Well, phew! I set out for Johannesburg on Wednesday, after a very panicky discussion. I was going to go for ten days, with the main event being a training and project kick-off workshop for one of our existing customers, with a sales meeting slotted in late on Friday afternoon before a long weekend.
Only, for unforeseeable but perfectly good reasons, the existing client had to postpone the training and workshop. Now, that meant that the sales meeting was the only reason for going. Now, sales is important, but I thought that a 20,000 km trip for a two hour meeting was maybe a tad crazy. Only problem was, that because it had been foreseen that I would be doing it, there was no reasonable means of substituting for my presence. So, after a quick phone call with everyone with about ten minutes to go before my taxi arrived, it was decided that I should travel, as a remote call was not going to do it.
So, flight to Frankfurt, and then to Johannesburg on Lufthansa. (Efficient as ever, I have gotten very used to them over the years, and prefer them to most other carriers.) A day in Johannesburg polishing up a presentation, and a good night's sleep.
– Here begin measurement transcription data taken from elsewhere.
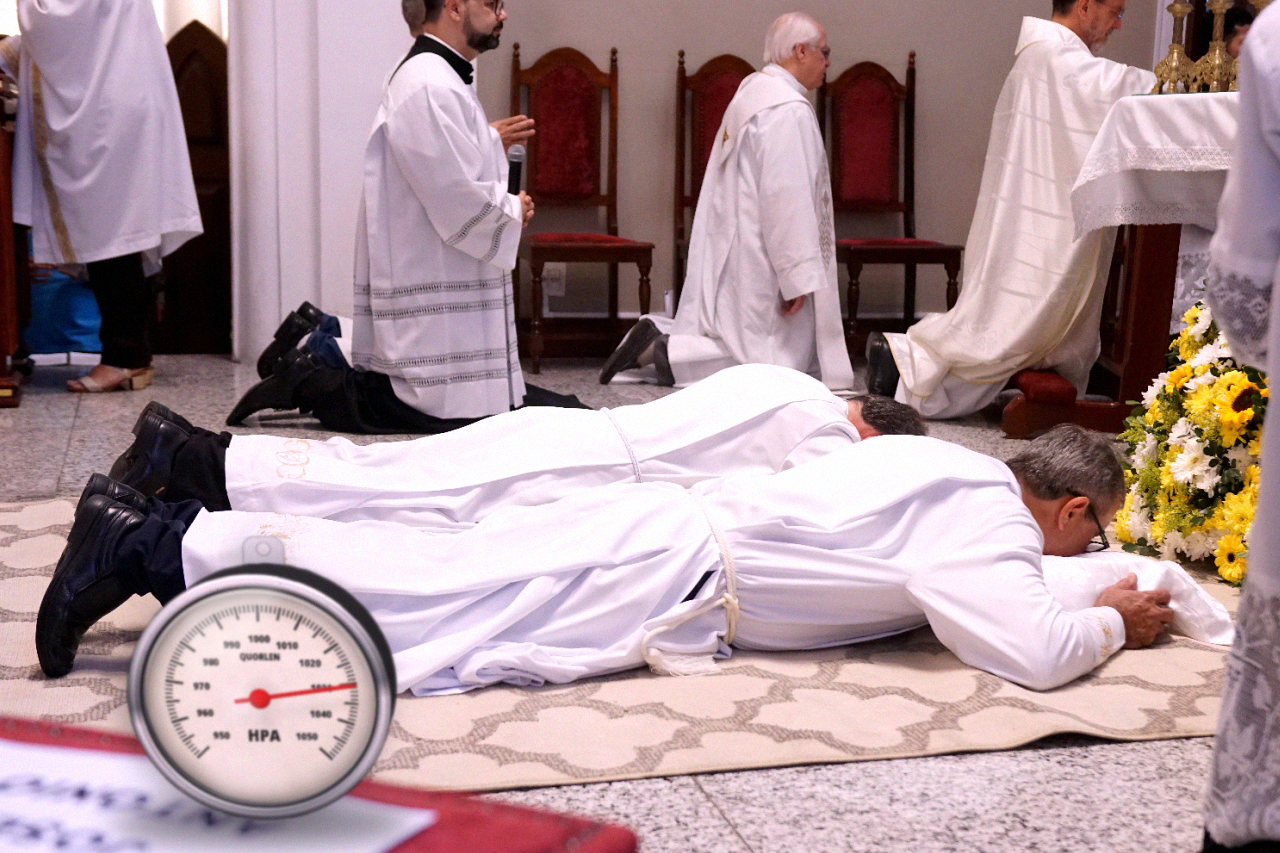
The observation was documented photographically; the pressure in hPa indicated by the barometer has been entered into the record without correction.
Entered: 1030 hPa
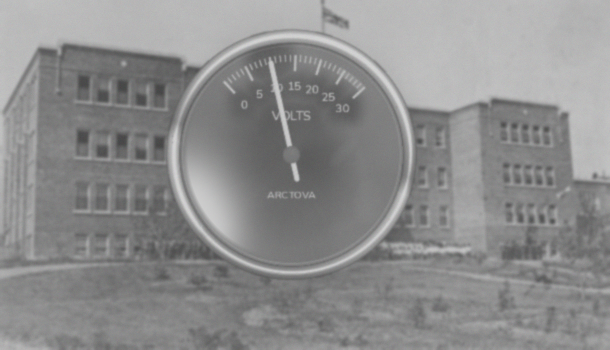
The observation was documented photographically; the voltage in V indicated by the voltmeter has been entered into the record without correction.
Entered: 10 V
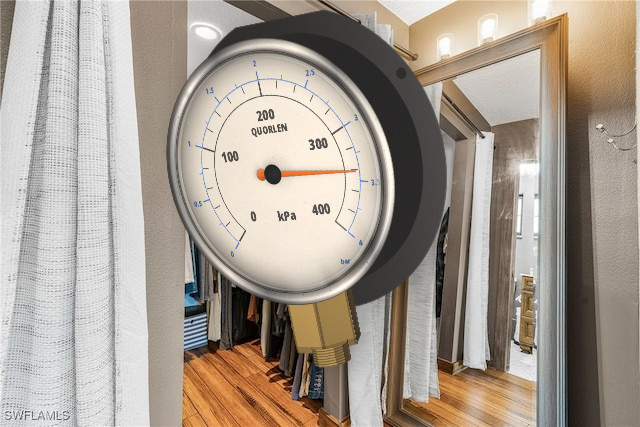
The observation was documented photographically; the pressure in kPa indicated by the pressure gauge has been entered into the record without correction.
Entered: 340 kPa
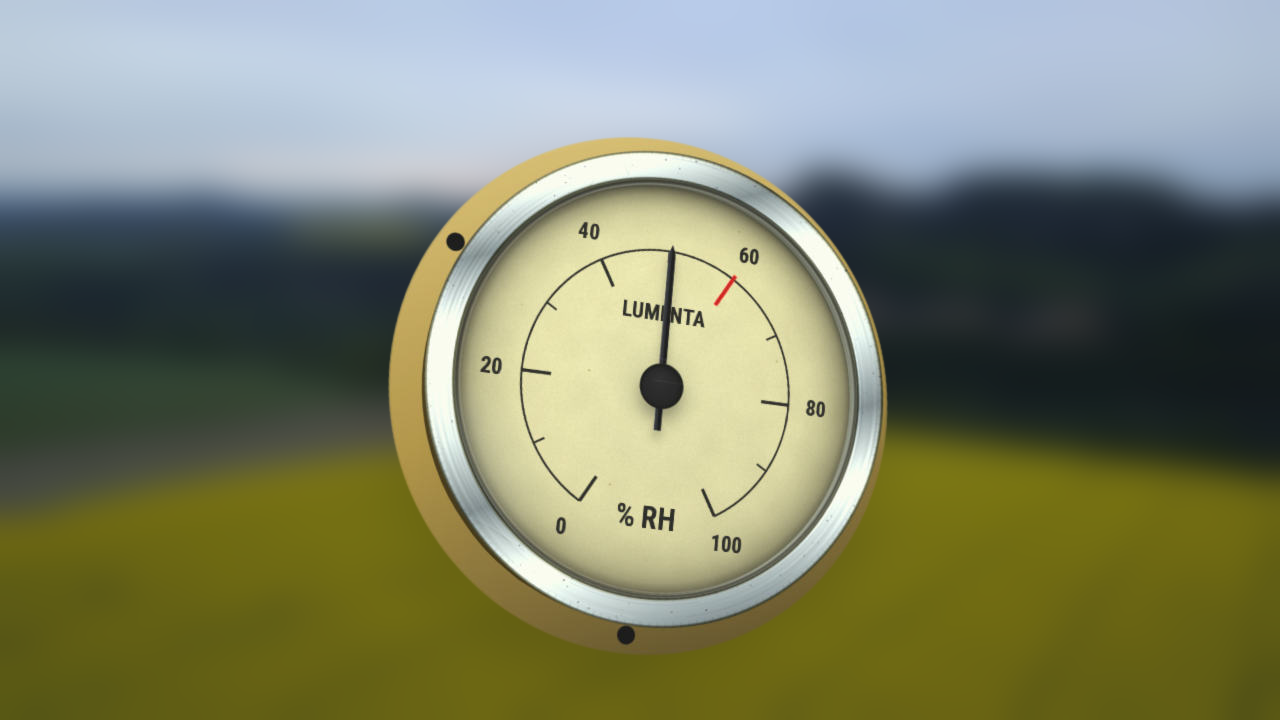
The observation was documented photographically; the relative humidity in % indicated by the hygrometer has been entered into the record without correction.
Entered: 50 %
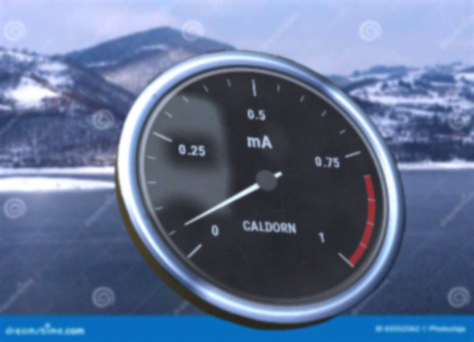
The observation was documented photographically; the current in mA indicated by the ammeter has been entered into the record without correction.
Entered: 0.05 mA
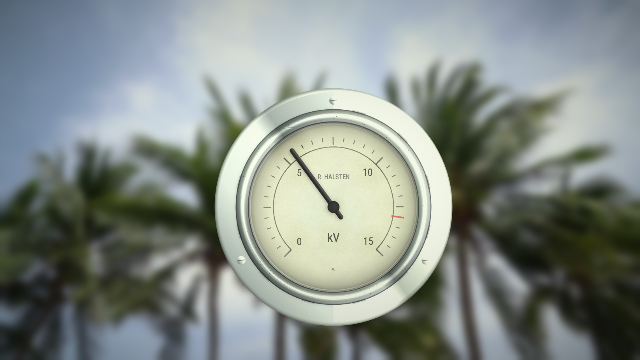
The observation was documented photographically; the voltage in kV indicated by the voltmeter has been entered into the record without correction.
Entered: 5.5 kV
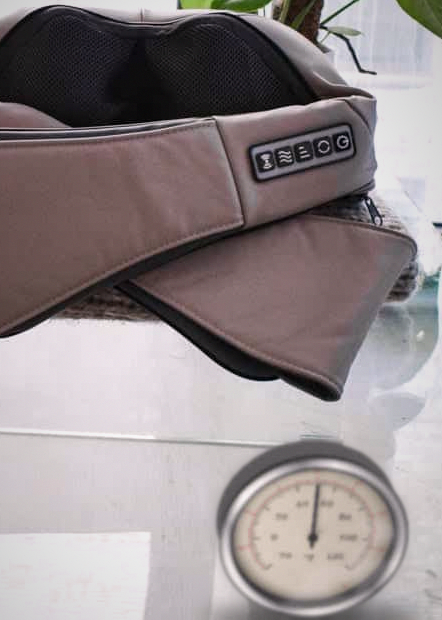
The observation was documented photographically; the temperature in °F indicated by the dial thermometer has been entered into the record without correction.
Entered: 50 °F
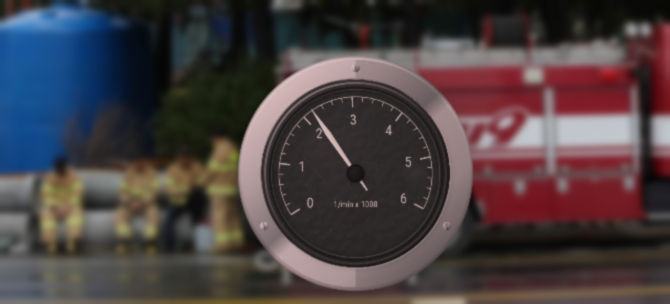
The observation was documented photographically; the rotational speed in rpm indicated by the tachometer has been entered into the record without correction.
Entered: 2200 rpm
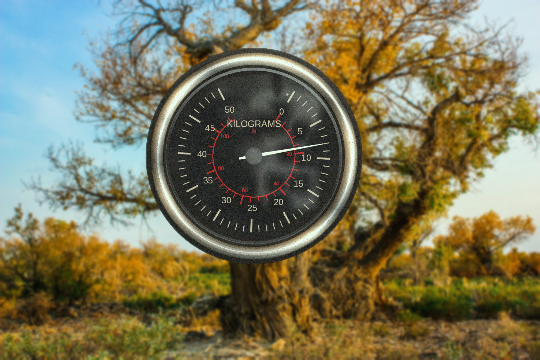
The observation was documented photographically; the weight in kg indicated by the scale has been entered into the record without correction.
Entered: 8 kg
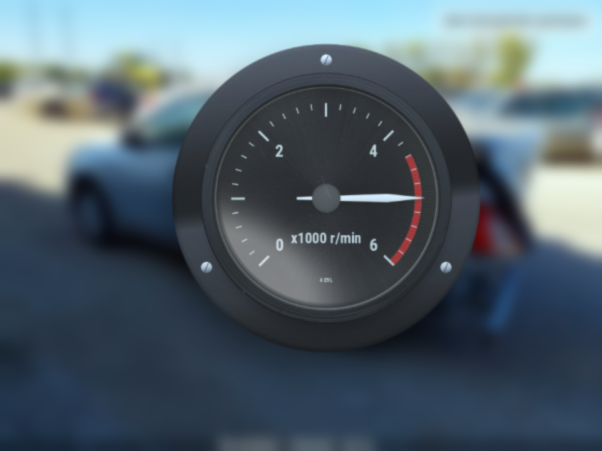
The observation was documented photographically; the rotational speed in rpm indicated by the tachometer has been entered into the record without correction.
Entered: 5000 rpm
Next day had another run through of the presentation, and then had the pitch to the client. Having been presenting to the French the week before, who are bordering on the anarchic in presentations, often with several people all shouting and yelling at once, I was reminded of the following joke:
A Frenchman is in an English court, being tried for a crime. His English is not good, and he is having trouble following proceedings. Eventually a translator is brought in, and the judge asks him:
"Mr Jean-Marc Martin, you are accused of the hideous crime of necrophilia, how do you plead?"
When the question is translated, the man falls to his knees in horror and wails in anguish:
"She was dead, Oh My God, Oh My God, I thought she was English!"
Well, let's just say it is a cultural artifact how people will react in presentations.
Anyway, I literally ran out of the presentation as soon as it finished, and walked across to the hotel, where I had reserved a taxi earlier in the day. (I had my doubts about this, as I had tried to book a taxi the night before, but what I actually got was not a taxi for 5pm the next day, but a 5am wake up call. I bet you could have heard the swearing all the way down in the basement. In the end, no problem though. Another thing, if you think that you get stared at as a big white guy in the Tokyo underground, try walking along a suburban road in Johannesburg with your steel trolley bag, and a banking suit on. The drivers look totally confused, and the other pedestrians, who are almost always ethnic Africans, look at you like you are crazy. Maybe their risk estimation skills are different to mine, but anyway it was a five minute walk, and the only fresh air I got all day.)
Taxi to the airport, with a tight timetable to catch the flight. Ran onto the plane, and had a very good flight back with SAA. If you have to go to SA, I would give them a go, very good service, friendly, efficient and jolly good food and wine. So, that was me with 28 hours of flights for a 36 hour stop-over in Africa. Normally things would have been more efficient, but sometimes you just get stuck with it.
Then home, and a very quiet weekend, as Mrs Spaceship and the Smallest Space Cadet of Them All had taken advantage of half term to go to London and see the outlaws.
And this week, I am in Geneva doing not one but two proposals for French speaking banks. Heigh Ho.